Wislizenus beruhigte ihn: »Du weißt, daß ich auch das Unfertige recht zu hören verstehe, und ein Werk wie dieses wird noch lange ein stete Arbeit von dir wollen. Du wirst noch für die zehnte Auflage Korrekturen einfügen, das prophezeie ich dir.«

Wohlgethan errötete: »Prophezeist du zehn Auflagen?«

»Auch das«, sagte Wislizenus.

Der Dichter wurde glücklich über die ganze Haut. »Du hast recht«, sagte er, »es muß verbessert werden, solange es lebt! Ein solches Werk muß seine Form haben wie einen glasharten Überguß, wie der Stahl von Geldschränken, von dem jeder Meißel abflitzt.«

Er begann den zweiten Gesang zu lesen. Das Land und die Stadt sind verödet. Die Pest, die nichts mehr zu morden hat, liegt wie ein gelblicher Nebelschwaden unbeweglich über der Erde. Und in diesem Schwaden hocken auf Hecken, Gemäuer, Baumästen und Zäunen die Seelen der Toten als weibliche Kugeln von verwestem Licht. Sie schaukeln leise hin und her und können sich nicht aufwärts in den reinen Luftraum lösen. Mit einer schnellen Verwandlung ließ der Dichter die Wolke der Seuche gleichnisartig zu einer Wolke der menschlichen Leidenschaften werden und verteilte auch in diesem Luftpfuhl die schwankenden Seelen phantastisch, doch mit beginnender Ordnung.

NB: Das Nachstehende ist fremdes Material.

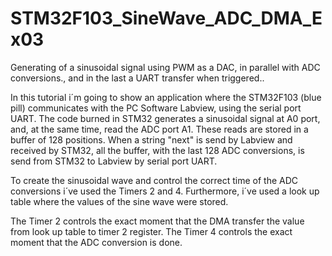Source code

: # STM32F103_SineWave_ADC_DMA_Ex03
Generating of a sinusoidal signal using PWM as a DAC, in parallel with ADC conversions., and in the last a UART transfer when triggered..

In this tutorial i´m going to show an application where the STM32F103 (blue pill) communicates with the PC Software Labview, using the serial port UART. 
The code burned in STM32 generates a sinusoidal signal at A0 port, and, at the same time, read the ADC port A1. These reads are stored in a buffer of 128 positions. 
When a string "next" is send by Labview and received by STM32, all the buffer, with the last 128 ADC conversions, is send from STM32 to Labview by serial port UART.


To create the sinusoidal wave and control the correct time of the ADC conversions i´ve used the Timers 2 and 4.  Furthermore, i´ve used a look up table where the values of the sine wave were stored. 

The Timer 2 controls the exact moment that the DMA transfer the value from look up table to timer 2 register. 
The Timer 4 controls the exact moment that the ADC conversion is done. 






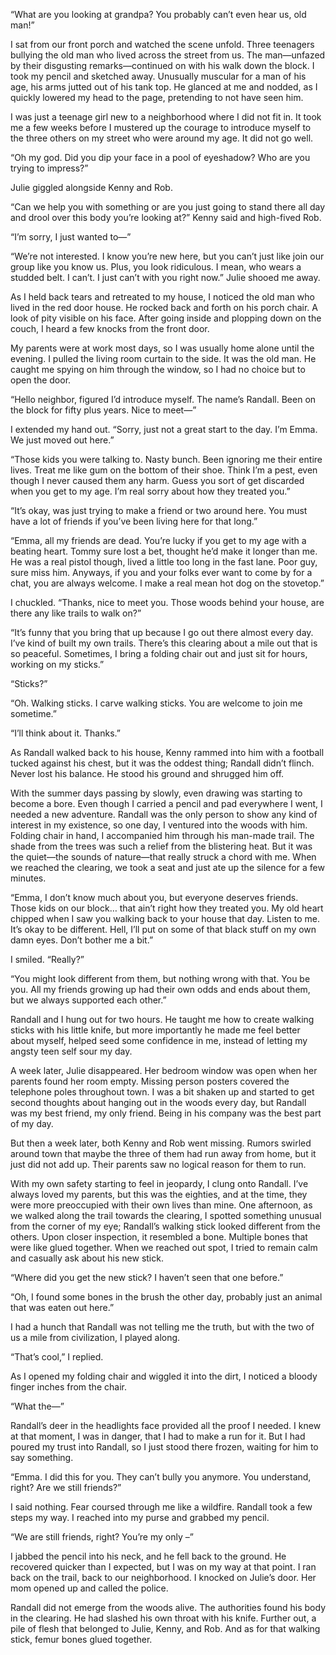 “What are you looking at grandpa? You probably can’t even hear us, old man!”

I sat from our front porch and watched the scene unfold. Three teenagers bullying the old man who lived across the street from us. The man—unfazed by their disgusting remarks—continued on with his walk down the block. I took my pencil and sketched away. Unusually muscular for a man of his age, his arms jutted out of his tank top. He glanced at me and nodded, as I quickly lowered my head to the page, pretending to not have seen him.

I was just a teenage girl new to a neighborhood where I did not fit in. It took me a few weeks before I mustered up the courage to introduce myself to the three others on my street who were around my age. It did not go well.

“Oh my god. Did you dip your face in a pool of eyeshadow? Who are you trying to impress?”

Julie giggled alongside Kenny and Rob.

“Can we help you with something or are you just going to stand there all day and drool over this body you’re looking at?” Kenny said and high-fived Rob.

“I’m sorry, I just wanted to—” 

“We’re not interested. I know you’re new here, but you can’t just like join our group like you know us. Plus, you look ridiculous. I mean, who wears a studded belt. I can’t. I just can’t with you right now.” Julie shooed me away.

As I held back tears and retreated to my house, I noticed the old man who lived in the red door house. He rocked back and forth on his porch chair. A look of pity visible on his face. After going inside and plopping down on the couch, I heard a few knocks from the front door.

My parents were at work most days, so I was usually home alone until the evening. I pulled the living room curtain to the side. It was the old man. He caught me spying on him through the window, so I had no choice but to open the door.

“Hello neighbor, figured I’d introduce myself. The name’s Randall. Been on the block for fifty plus years. Nice to meet—”

I extended my hand out. “Sorry, just not a great start to the day. I’m Emma. We just moved out here.”

“Those kids you were talking to. Nasty bunch. Been ignoring me their entire lives. Treat me like gum on the bottom of their shoe. Think I’m a pest, even though I never caused them any harm. Guess you sort of get discarded when you get to my age. I’m real sorry about how they treated you.”

“It’s okay, was just trying to make a friend or two around here. You must have a lot of friends if you’ve been living here for that long.”

“Emma, all my friends are dead. You’re lucky if you get to my age with a beating heart. Tommy sure lost a bet, thought he’d make it longer than me. He was a real pistol though, lived a little too long in the fast lane. Poor guy, sure miss him. Anyways, if you and your folks ever want to come by for a chat, you are always welcome. I make a real mean hot dog on the stovetop.”

I chuckled. “Thanks, nice to meet you. Those woods behind your house, are there any like trails to walk on?”

“It’s funny that you bring that up because I go out there almost every day. I’ve kind of built my own trails. There’s this clearing about a mile out that is so peaceful. Sometimes, I bring a folding chair out and just sit for hours, working on my sticks.”

“Sticks?”

“Oh. Walking sticks. I carve walking sticks. You are welcome to join me sometime.”

“I’ll think about it. Thanks.”

As Randall walked back to his house, Kenny rammed into him with a football tucked against his chest, but it was the oddest thing; Randall didn’t flinch. Never lost his balance. He stood his ground and shrugged him off.

With the summer days passing by slowly, even drawing was starting to become a bore. Even though I carried a pencil and pad everywhere I went, I needed a new adventure. Randall was the only person to show any kind of interest in my existence, so one day, I ventured into the woods with him. Folding chair in hand, I accompanied him through his man-made trail. The shade from the trees was such a relief from the blistering heat. But it was the quiet—the sounds of nature—that really struck a chord with me. When we reached the clearing, we took a seat and just ate up the silence for a few minutes.

“Emma, I don’t know much about you, but everyone deserves friends. Those kids on our block… that ain’t right how they treated you. My old heart chipped when I saw you walking back to your house that day. Listen to me. It’s okay to be different. Hell, I’ll put on some of that black stuff on my own damn eyes. Don’t bother me a bit.”

I smiled. “Really?”

“You might look different from them, but nothing wrong with that. You be you. All my friends growing up had their own odds and ends about them, but we always supported each other.”

Randall and I hung out for two hours. He taught me how to create walking sticks with his little knife, but more importantly he made me feel better about myself, helped seed some confidence in me, instead of letting my angsty teen self sour my day.

A week later, Julie disappeared. Her bedroom window was open when her parents found her room empty. Missing person posters covered the telephone poles throughout town. I was a bit shaken up and started to get second thoughts about hanging out in the woods every day, but Randall was my best friend, my only friend. Being in his company was the best part of my day.

But then a week later, both Kenny and Rob went missing. Rumors swirled around town that maybe the three of them had run away from home, but it just did not add up. Their parents saw no logical reason for them to run.

With my own safety starting to feel in jeopardy, I clung onto Randall. I’ve always loved my parents, but this was the eighties, and at the time, they were more preoccupied with their own lives than mine. One afternoon, as we walked along the trail towards the clearing, I spotted something unusual from the corner of my eye; Randall’s walking stick looked different from the others. Upon closer inspection, it resembled a bone. Multiple bones that were like glued together. When we reached out spot, I tried to remain calm and casually ask about his new stick.

“Where did you get the new stick? I haven’t seen that one before.”

“Oh, I found some bones in the brush the other day, probably just an animal that was eaten out here.”

I had a hunch that Randall was not telling me the truth, but with the two of us a mile from civilization, I played along.

“That’s cool,” I replied.

As I opened my folding chair and wiggled it into the dirt, I noticed a bloody finger inches from the chair.

“What the—”

Randall’s deer in the headlights face provided all the proof I needed. I knew at that moment, I was in danger, that I had to make a run for it. But I had poured my trust into Randall, so I just stood there frozen, waiting for him to say something.

“Emma. I did this for you. They can’t bully you anymore. You understand, right? Are we still friends?”

I said nothing. Fear coursed through me like a wildfire. Randall took a few steps my way. I reached into my purse and grabbed my pencil.

“We are still friends, right? You’re my only –”

I jabbed the pencil into his neck, and he fell back to the ground. He recovered quicker than I expected, but I was on my way at that point. I ran back on the trail, back to our neighborhood. I knocked on Julie’s door. Her mom opened up and called the police.

Randall did not emerge from the woods alive. The authorities found his body in the clearing. He had slashed his own throat with his knife. Further out, a pile of flesh that belonged to Julie, Kenny, and Rob. And as for that walking stick, femur bones glued together.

Während dieser Stellen geschah es, daß Wislizenus tief erblaßte und sich so stark in seinen Sessel zurücklegte, daß der ohnedies etwas unsicher gewordene Dichter es merkte und fragend aufsah.

»Verzeih«, sagte Wislizenus und strich sich über die Stirn: »Es gibt keine Phantasie über unser Leben nach dem Tode, die ich nicht, und sei es auf einen Augenblick, auf eine Stunde, eine Nacht, so manchmal auf eine ganze Woche glaubte. Es gibt nichts so Absurdes, daß ich es nicht einmal, und nichts so Gewisses, daß ich es immer glaubte. Das Irrsinnige hat keinen gänzlich irren Sinn für mich, und die reine Wahrheit keinen gänzlich reinen. Doch du sollst dich nicht stören lassen, Wohlgethan, für dich war das ja ein Triumph.«

Wohlgethan fuhr fort; aber das Bewußtsein, so wörtlich genommen zu sein, beunruhigte ihn, er fühlte sich stellenweise verzagt und mußte sich dabei ertappen, zuweilen selbst nicht zu verstehen, was er las, sondern die Worte nur wie einen betäubenden Druck im Gehirn zu spüren, wobei er doch sicher war, richtig und mit Ausdruck zu lesen.